THE Coventry Dresden Cope, designed by internationally known artist, Terry Duffy, was blessed and worn for the first time this Lent, by the Bishop of Coventry, Dr Christopher Cocksworth.
The new cope is a very special artwork. Using a novel method, it brings together images depicting the destruction of both cities, in such a way as to promote hope and unity, where there was formerly bitter division, between two communities that suffered terribly on opposing sides during the Second World War.
Special significance lies in its proclaiming, in English and German, the words that were inscribed by Provost Howard amid the ash of the bombed St Michael’s Cathedral: “Father forgive”: “Vater vergib”. Those words provided the inspiration for the spirit of reconciliation which the new Coventry Cathedral, itself a work of art, came to epitomise.
What is new is that photographic images of actual events of the war, directly reproduced on the garment by complex digital means rather than embroidered, are at the heart of Terry Duffy’s artwork.
Central to the artistic design, or photomontage, is a reproduction of the massive 14ft cross originally created by Duffy in 1981-83, proclaiming “Victim, no resurrection”, which was seen in England and as far away as Cape Town, where it symbolised the anniversary of the end of apartheid, and New York.

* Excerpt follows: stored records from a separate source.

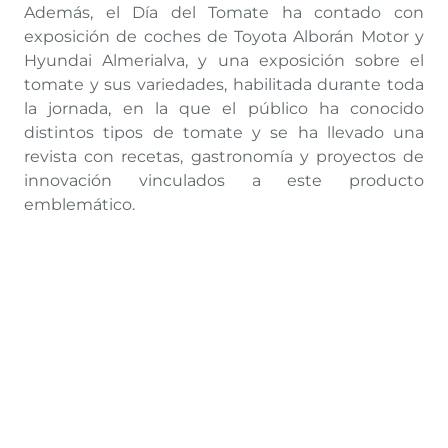
Además, el Día del Tomate ha contado con
exposición de coches de Toyota Alborán Motor y
Hyundai Almerialva, y una exposición sobre el
tomate y sus variedades, habilitada durante toda
la jornada, en la que el público ha conocido
distintos tipos de tomate y se ha llevado una
revista con recetas, gastronomía y proyectos de
innovación vinculados a este producto
emblemático.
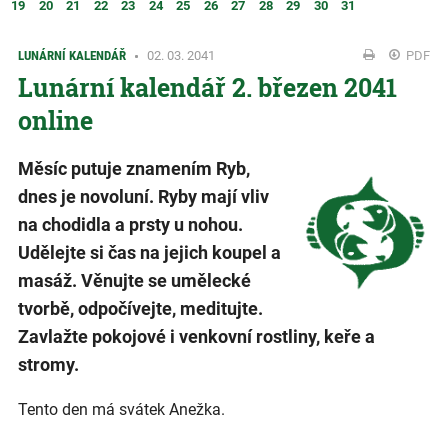
19
20
21
22
23
24
25
26
27
28
29
30
31
LUNÁRNÍ KALENDÁŘ
02. 03. 2041
PDF
Lunární kalendář 2. březen 2041
online
Měsíc putuje znamením Ryb,
dnes je novoluní. Ryby mají vliv
na chodidla a prsty u nohou.
Udělejte si čas na jejich koupel a
masáž. Věnujte se umělecké
tvorbě, odpočívejte, meditujte.
Zavlažte pokojové i venkovní rostliny, keře a
stromy.
Tento den má svátek Anežka.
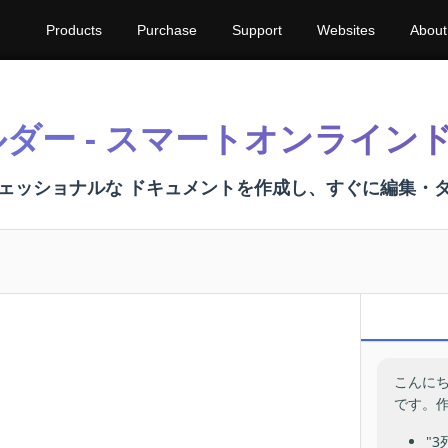
Products
Purchase
Support
Websites
About
ルダー - スマートオンライ
フェッショナルな ドキュメントを作成し、すぐに編集・
こんにち
です。
"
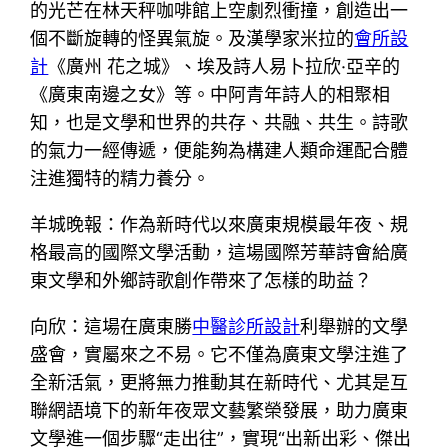
的光芒在林天秤咖啡館上空劇烈衝撞，創造出一
個不斷旋轉的怪異氣旋。及漢學家米拉的
會所設
計
《廣州 花之城》、埃及詩人易卜拉欣·亞辛的
《廣東南邊之女》等。中阿青年詩人的相聚相
知，也是文學和世界的共存、共融、共生。詩歌
的氣力一經傳遞，便能夠為構建人類命運配合體
注進獨特的精力養分。
羊城晚報：作為新時代以來廣東規模最年夜、規
格最高的國際文學活動，這場國際芳華詩會給廣
東文學和外鄉詩歌創作帶來了怎樣的助益？
向欣：這場在廣東勝
中醫診所設計
利舉辦的文學
盛會，實屬來之不易。它不僅為廣東文學注進了
全新活氣，更將無力推動其在新時代、尤其是互
聯網語境下的新年夜眾文藝繁榮發展，助力廣東
文學進一個步驟“走出往”，實現“出新出彩、傑出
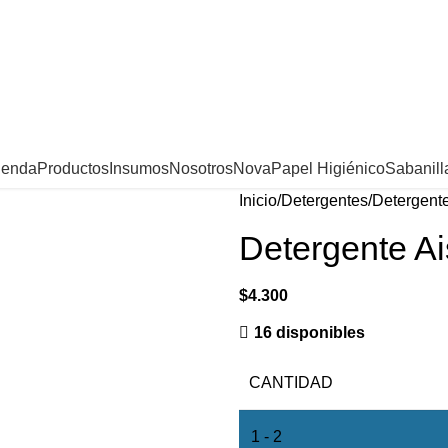
ienda
Productos
Insumos
Nosotros
Nova
Papel Higiénico
Sabanill
Inicio
Detergentes
Detergente
Detergente Ai
$
4.300
16 disponibles
CANTIDAD
1 - 2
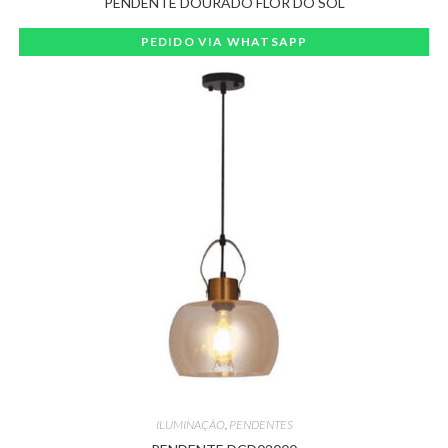
PENDENTE DOURADO FLOR DO SOL
PEDIDO VIA WHATSAPP
ILUMINAÇÃO
,
PENDENTES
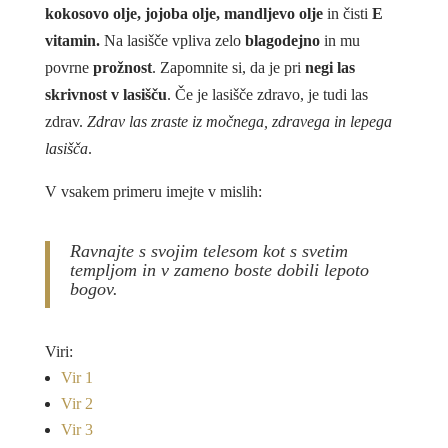
kokosovo olje, jojoba olje, mandljevo olje
in čisti
E
vitamin.
Na lasišče vpliva zelo
blagodejno
in mu
povrne
prožnost
. Zapomnite si, da je pri
negi las
skrivnost v lasišču
. Če je lasišče zdravo, je tudi las
zdrav.
Zdrav las zraste iz močnega, zdravega in lepega
lasišča
.
V vsakem primeru imejte v mislih:
Ravnajte s svojim telesom kot s svetim
templjom in v zameno boste dobili lepoto
bogov.
Viri:
Vir 1
Vir 2
Vir 3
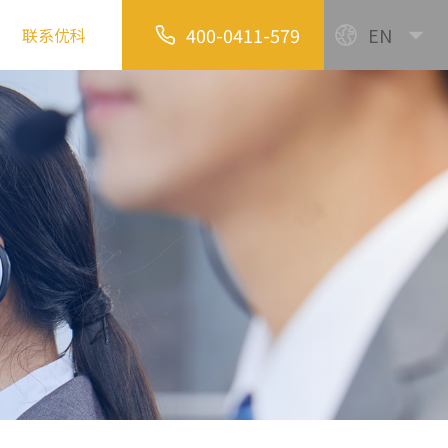
400-0411-579
EN
联系优科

This new cope memorably depicts the brutal destruction of both Coventry and Dresden. On the left, it shows the visit by Winston Churchill to Coventry’s bombed-out cathedral, and, above that, the statue by Jacob Epstein of St Michael overcoming the devil, which is now sited close to the cathedral’s north-west door. On the right, Duffy depicts the ruins of Dresden, with a British bomber glowering overhead, and the doomed Frauenkirche or cathedral — then soon to collapse, but now wondrously restored — looming over the city.
One poignant detail below the cross shows a young German soldier assisting an old lady, father, and child. A commanding mother with child also features at top left, and at bottom right, the statue of Truth and Justice from Dresden Town Hall, which survived the bombing.
A large painting by Duffy, its predominant image evoking a blue cope, went on display in the Kreuzkirche in Dresden in 2015, the 70th anniversary of the bombing. This generated the idea that imagery of the Dresden and Coventry bombings might be projected on to an actual cope, to betoken the unifying of the two cities in past suffering, fresh hope, and phoenix-like resurgence.
The fabric used is silk and poplin, while the bold and striking background, as in the painting, is Coventry blue — amazingly, the artist says, it turned out there is such a colour.
”To me,” Duffy says, “it’s an important step forward in the democratisation of the Church. The Bishop wears the reality: the imagery of war is not merely implied but actually displayed. It pays homage to a centuries-old tradition, but by employing entirely new means.”